L’espace de la créativité

La créativité ne se manifeste pas uniquement de manière active au sens habituel de l’action comme moyen vers une fin, un objectif. Cest aussi être une manière d’être, à l’opposé d’une manière de réagir.
Isabelle, une participante à un stage MBSR , médecin dans un centre médical, raconte un incident récent. Avec son accord, son nom ayant été changé, je reprends ici sont témoignage.
Elle est en consultation. Soudain la porte s’ouvre et, sans avoir frappé, un homme rentre avec un enfant dans les bras et manifeste agressivement son désir qu’on l’examine. Elle est stupéfaite. Isabelle ouvre simplement les bras, comme si elle invitait celui qui interrompt brutalement sa consultation à observer la scène. Mentalement elle pose la question « qu’est-ce qu’on fait? » L’homme reste un instant sans rien dire et sort du cabinet en refermant la porte.
Cet incident aurait pu être vécu uniquement comme une agression, comme une intrusion violente dans cet espace protégé dont il aurait fallu absolument se défendre. Isabelle, habituellement, aurait réagi verbalement avec violence. Violence qui l’aurait affectée et aurait laissé des traces. Il aurait été probablement difficile de redonner toute son attention à la personne qu’elle examinait initialement. A la place, elle est restée silencieuse, s’est donné l’espace pour observer ce qui se passait et, en conséquence et de manière spontanée, a invité « l’intrus » à faire de même. Pacifiquement. Un moment de retour au présent, sans jugement, un instant de pleine conscience qui laisse à la situation la possibilité de s’orienter naturellement vers une solution.

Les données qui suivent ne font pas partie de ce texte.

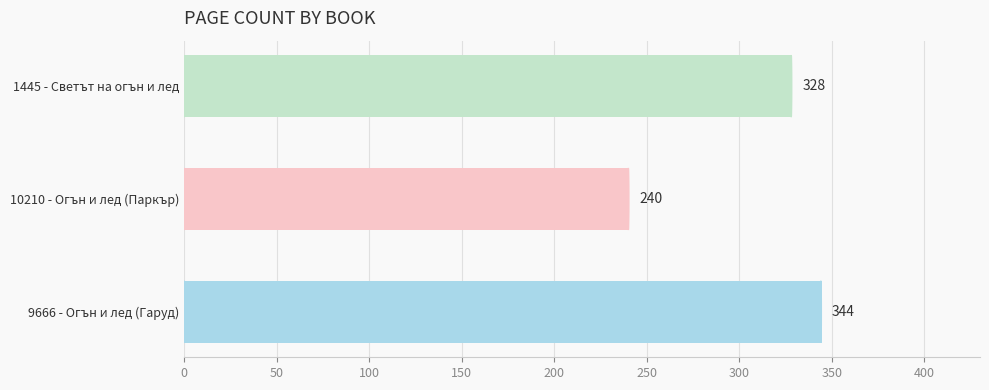

What is the sum of all values?

912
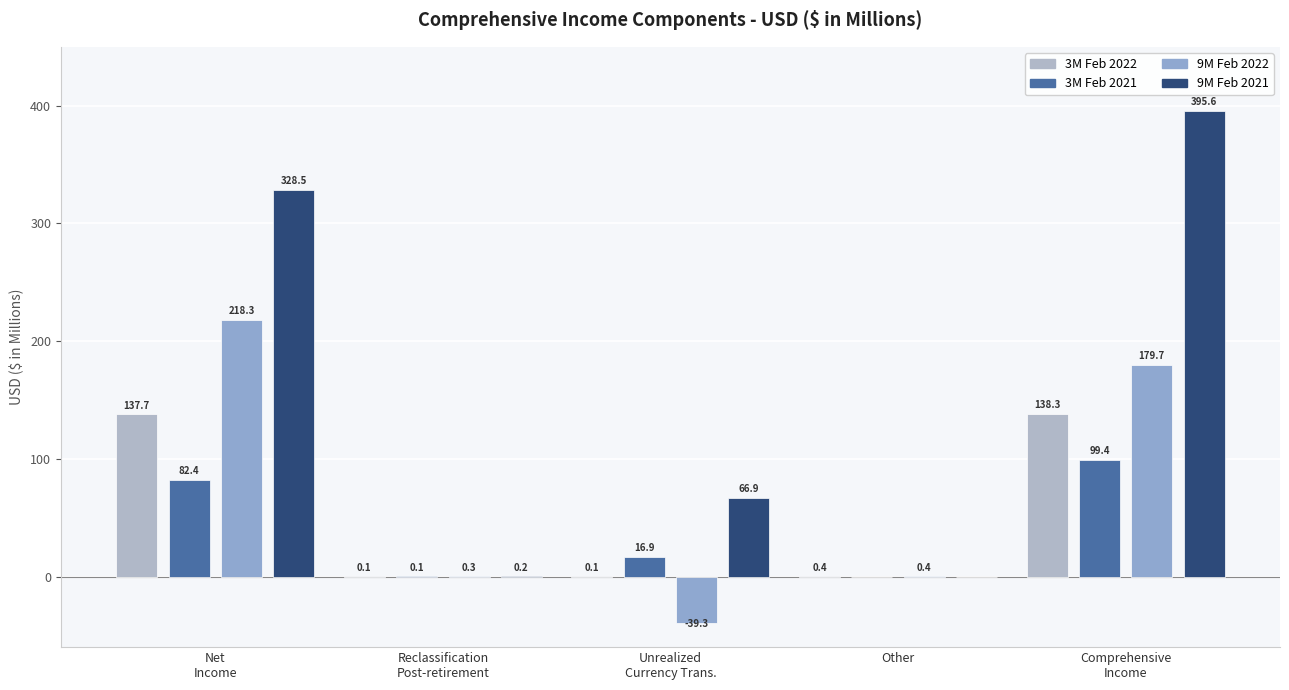

Which label corresponds to the largest value in the chart?

Comprehensive
Income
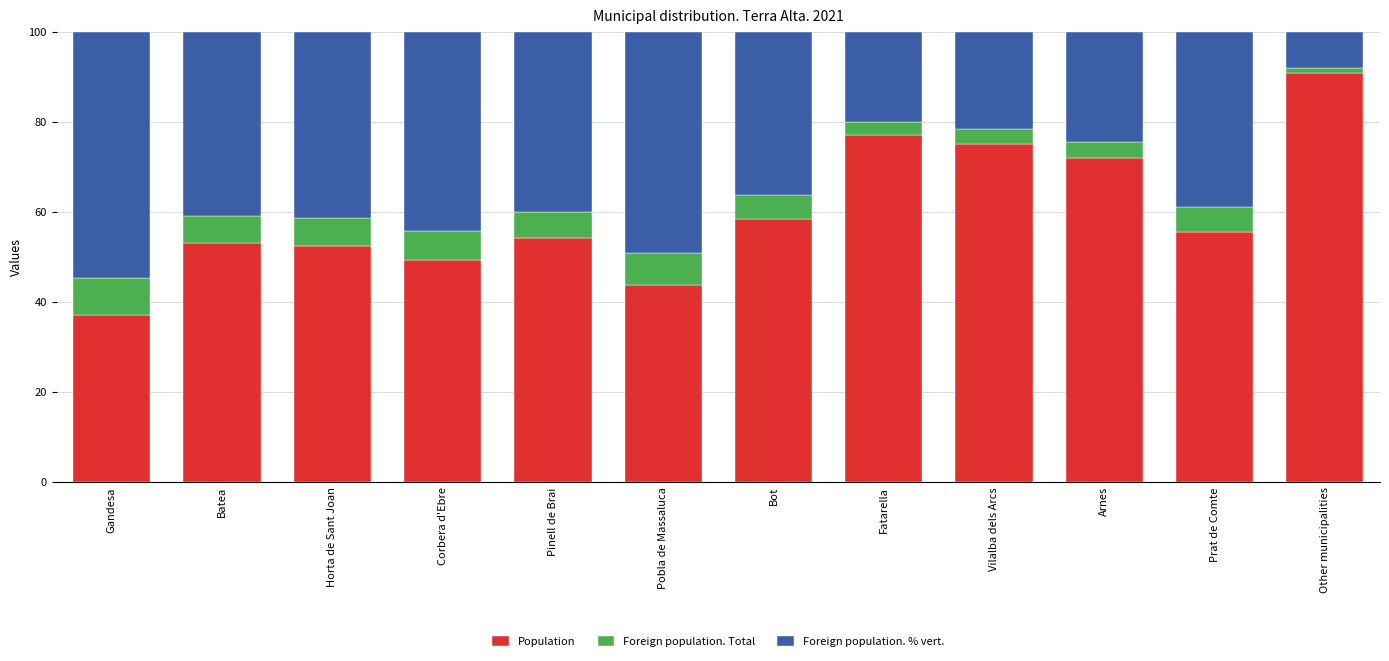

What is the total value across all series at Horta de Sant Joan?

100.0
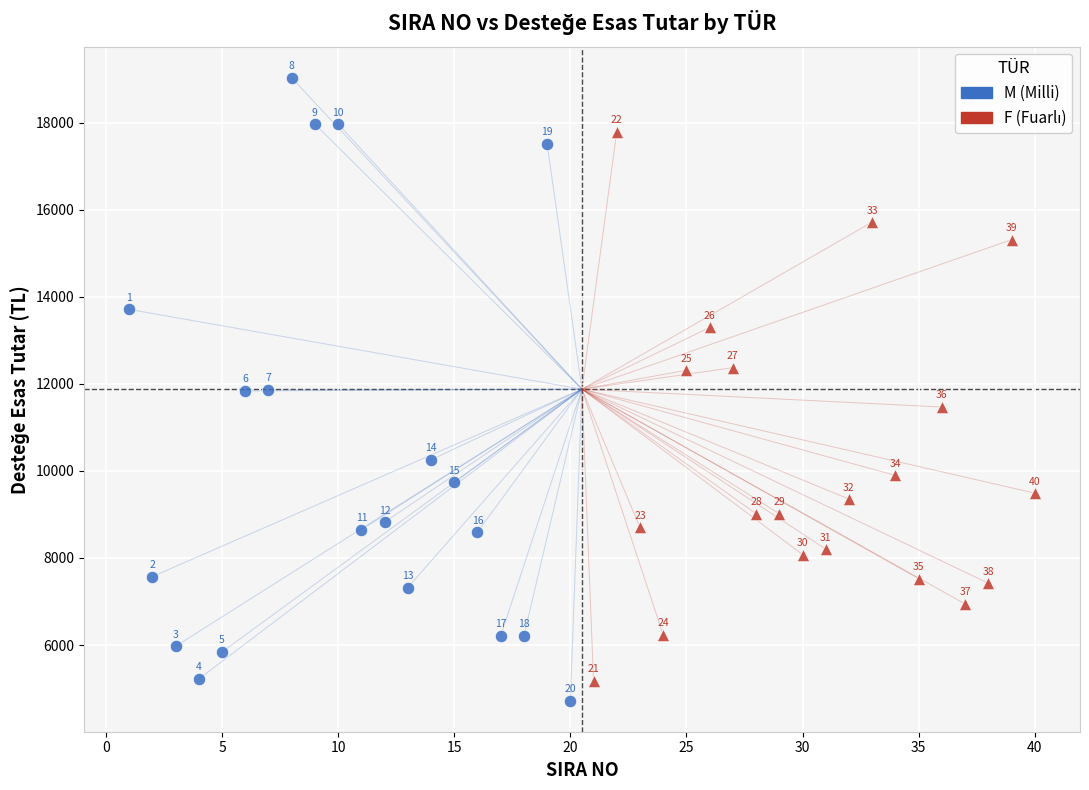

Which series reaches the maximum Y coordinate?

M (Milli)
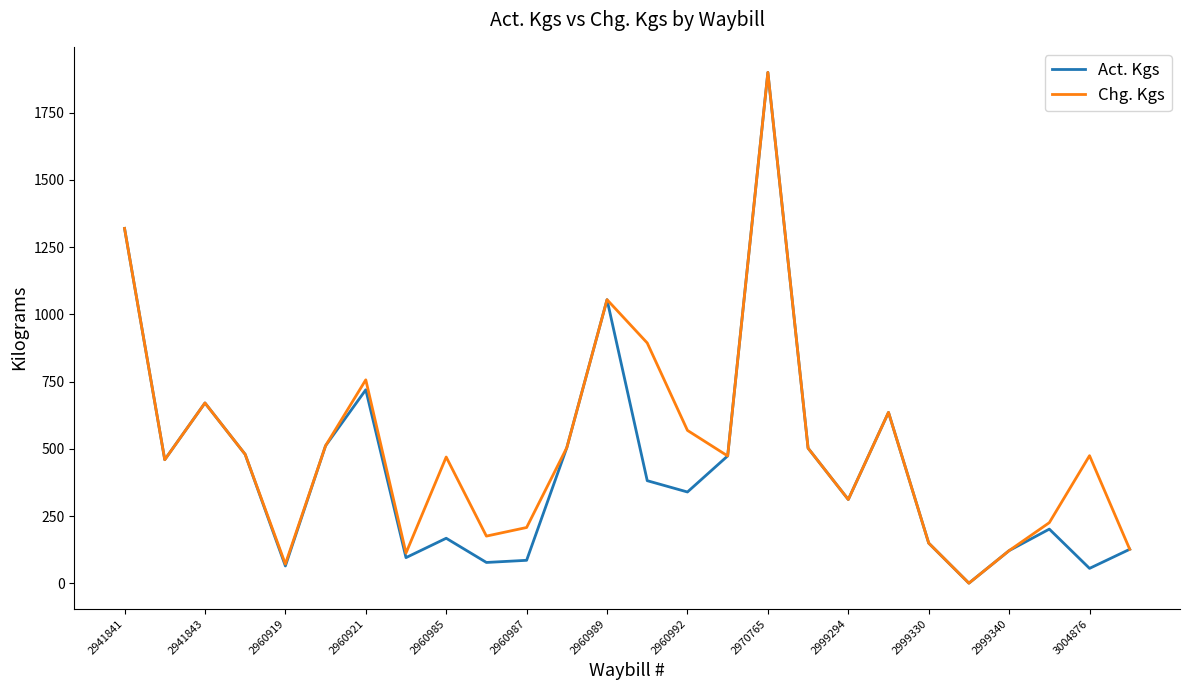

What is the maximum value shown in the chart?

1900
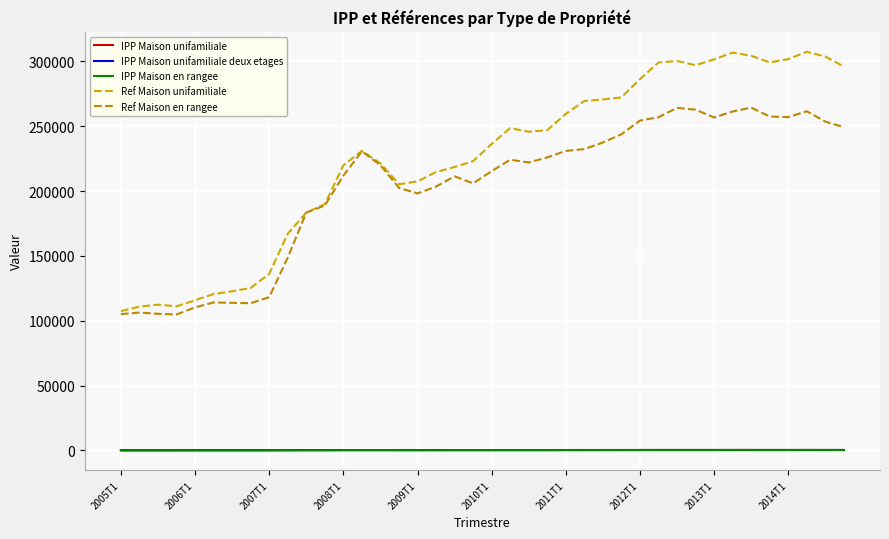

At which label is Ref Maison en rangee closest to 184600?

10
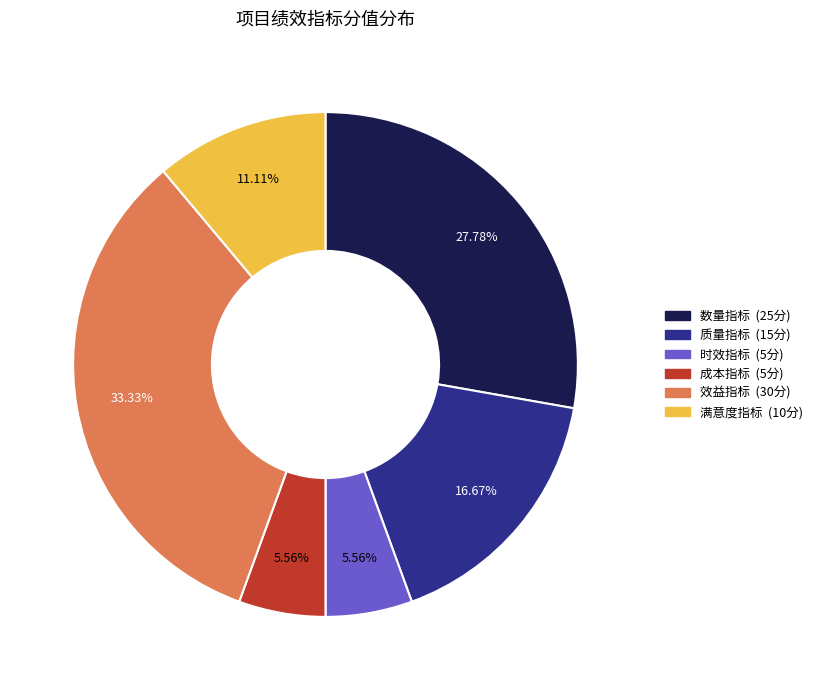

Is the sum of 时效指标 and 数量指标 greater than half?

No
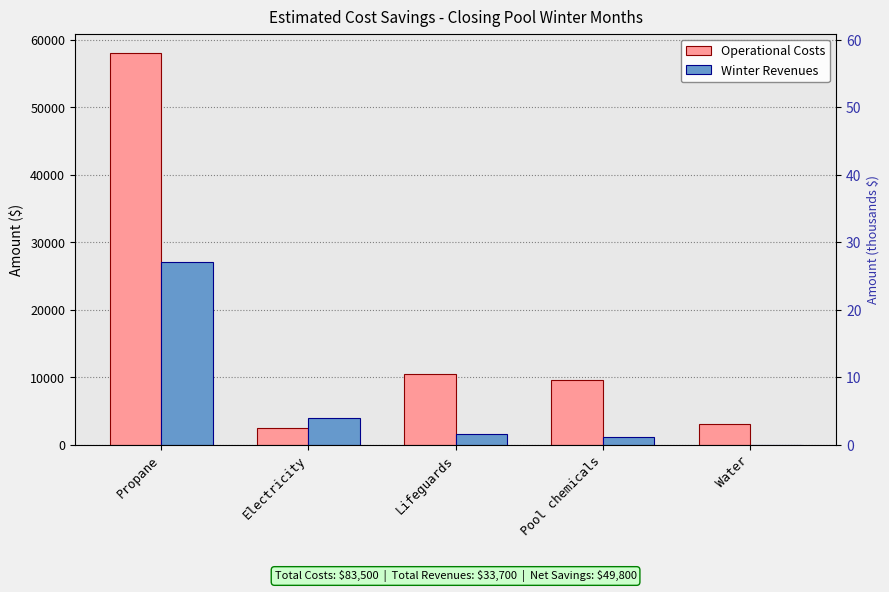

What is the sum of all Operational Costs values?

83500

Le lendemain, Isabelle a pu revoir ce père et son enfant, dans le calme.
Qu’y a t’il à retirer de cette histoire? Pour Isabelle, son sens se manifeste peut-être de manière très intime et très personnelle. En reparlant de cet événement, elle nous dit qu’elle a ressenti une certaine fierté, la fierté qu’il y a à sortir de son schéma habituel de réponse agressive aux perturbations et aux invasion. .
Parfois, il n’y a pas grand chose à faire pour répondre de manière adaptée aux situations imprévues de l’existence. Il y a souvent une ou plusieurs alternatives possible pour chaque situation. Dans la résolution des situations de conflit, d’agression, de négociation, une très faible dépense d’énergie peut faire basculer favorablement la situation et inviter à une résolution pacifique.
J’ai en tête, un maître de méditation Tibétain lors d’une négociation pour l’achat d’une propriété qu’il voulait acquérir afin d’organiser des retraites. Durant l’échange concernant le prix, il est resté silencieux, sans bouger, et de lui-même, le vendeur a progressivement baissé le prix de vente. Il a dit plus tard qu’il avait trouvé la négociation extrêmement facile.
Le silence n’est pas le moyen universel pour traiter toutes les situations. Mais peut-être que le moment de silence avant la parole ou l’acte est la voie vers l’espace de l’adaptation, de l’écoute, l’espace de la créativité.